夫婦でロシア入国禁止の理由とは?|石井英俊

夫婦でロシア入国禁止の理由とは?|石井英俊

民間人にまで及ぶ「ロシア入国禁止措置」は果たして何を意味しているのか? ロシアの「弱点」を世界が共有すべきだ。


約9割が国会議員と政府関係者のはずが

筆者は、2025年11月11日、ロシア外務省から無期限でのロシア入国禁止措置を受けた。個人への制裁だ。それも妻の石井陽子(ランダムヨーコ)と二人でである。ある意味で驚くとともに、ある意味ではそれもまた当然だろうとも思っている。本稿では「ロシア入国禁止」を巡る一連の背景について書いていきたい。

筆者がロシア外務省から入国禁止の制裁を受けたことを認識したのは11月12日のことだ。その日、朝からインターネットにおいて、ロシア外務省が新たに日本人30人を入国禁止にしたとのニュースが流れていた。とりわけ、著名な小泉悠東京大学准教授や細谷雄一慶應大学教授が入国禁止リストに含まれていたことから、お二人の名前を中心にニュースとして出ていた。また今回のリストには日経新聞の現場の記者が複数含まれていたことも特徴であり、その点に触れたニュースも目にしていた。早朝の便の飛行機に乗る前にチラッとニュースを見て、「小泉先生も遂にリスト入りしたのだ」と軽く驚いたといったところだった。

実はロシアによる入国禁止措置は、今回で5回目だ。2022年2月に始まったロシアによるウクライナへの全面侵攻に際して、日本政府がロシアに対して行なっている制裁への、ロシア側からの報復措置として「入国禁止措置」が発表されてきた。第1回目は2022年5月4日であり、岸田文雄内閣総理大臣(当時)をはじめ閣僚、国会議員、大手メディア関係者、大学関係者など63人に対してだった。その後、回を重ね、今回の30人で合計499人に及んでいる。

その9割弱に及ぶほとんどは国会議員と政府関係者であり、民間人はそれほど多くはない。かつ、その中で大学関係者は「教授」に限られていた。そのため、小泉悠氏は著名ではあるが「教授」ではないために入国禁止にならないのだ、とインターネットでよく話題となっていた。ロシアはこのようなときにも「権威主義」なのだとまことしやかに囁かれていた。そうした背景もあり、今回の入国禁止リストに小泉悠氏の名前が入ったというニュースは、ロシアの「変化」を感じさせるものでもあり、興味深く感じさせられたのだ。しかし、この段階ではあくまでも他人事であり、自分の話ではなかった。
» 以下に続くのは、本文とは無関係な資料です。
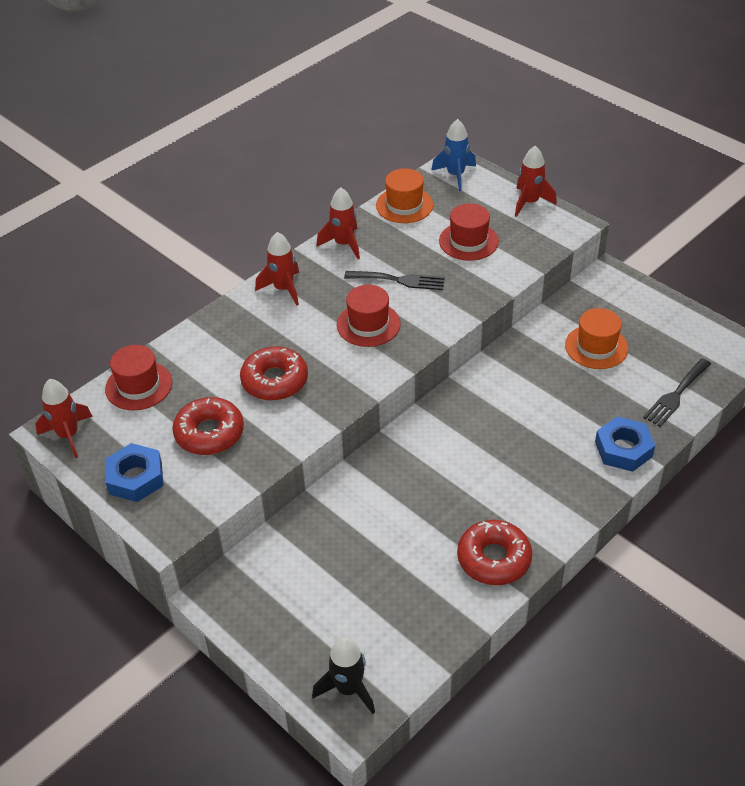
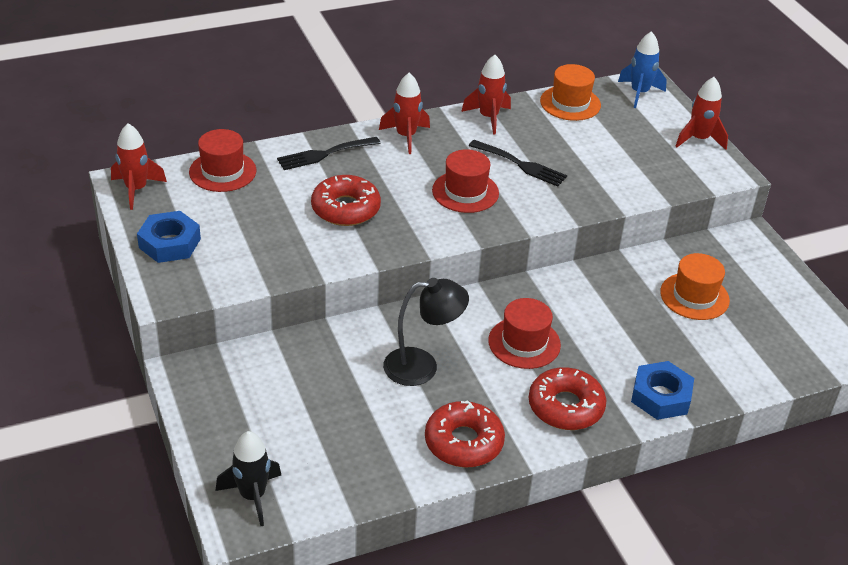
camera: 20 degrees right, 5 degrees down
red donut [172,397,244,455] -> red donut moved to [529,367,606,430]
red hat [439,203,499,261] -> red hat moved to [488,298,561,369]
black fork [643,358,711,427] -> black fork moved to [277,137,381,170]
none -> black lamp [383,278,469,386]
筆者が自分自身もリスト入りしていたと認識するのは、さらに数時間後のことだ。

「リスト入り、おめでとうございます」

飛行機が目的地に到着し、家内がX(旧 Twitter)を開くと、フォロワーが「ロシア入国禁止リスト、ランダムヨーコ夫妻も入っている」とメンション付きで書いていることに家内が気づいたのだ。「え、どういうこと?」とあわてて検索すると、ウクライナ国営通信社のウクルインフォルム(日本語版)が30人全員の名前を書いた記事を出しており、何と筆者も家内も二人して入っていることに気づかされた。さらに、私が携帯を開くと、立て続けに「リスト入り、おめでとうございます」のメッセージが各種メッセージアプリを通じて何通も寄せられていた。思わず家内と顔を見合わせて笑ってしまった。遂に来た、という感じだった。

ちなみに現在(2025年12月29日)に至るまで、このロシア外務省による入国禁止措置について、我が国の公的機関から正式な連絡などは私のところには何も来ていない。もちろんロシアからもだ。勝手なイメージだが、ロシアが入国禁止にしたことについて、我が国の外務省などから、「ロシアでこのようにリストアップされているので、決して渡航しないように」などの連絡などが来るのかと思っていたが、そのようなものは何も無い。よって、私自身がロシアから入国禁止にされているということを認識しているのは、ロシア外務省の公式ホームページのリストに名前が載っていること(もちろんロシア語)と、報道機関のニュースによってということだ。そんなものなのかとちょっと拍子抜けした感じがしないでもない。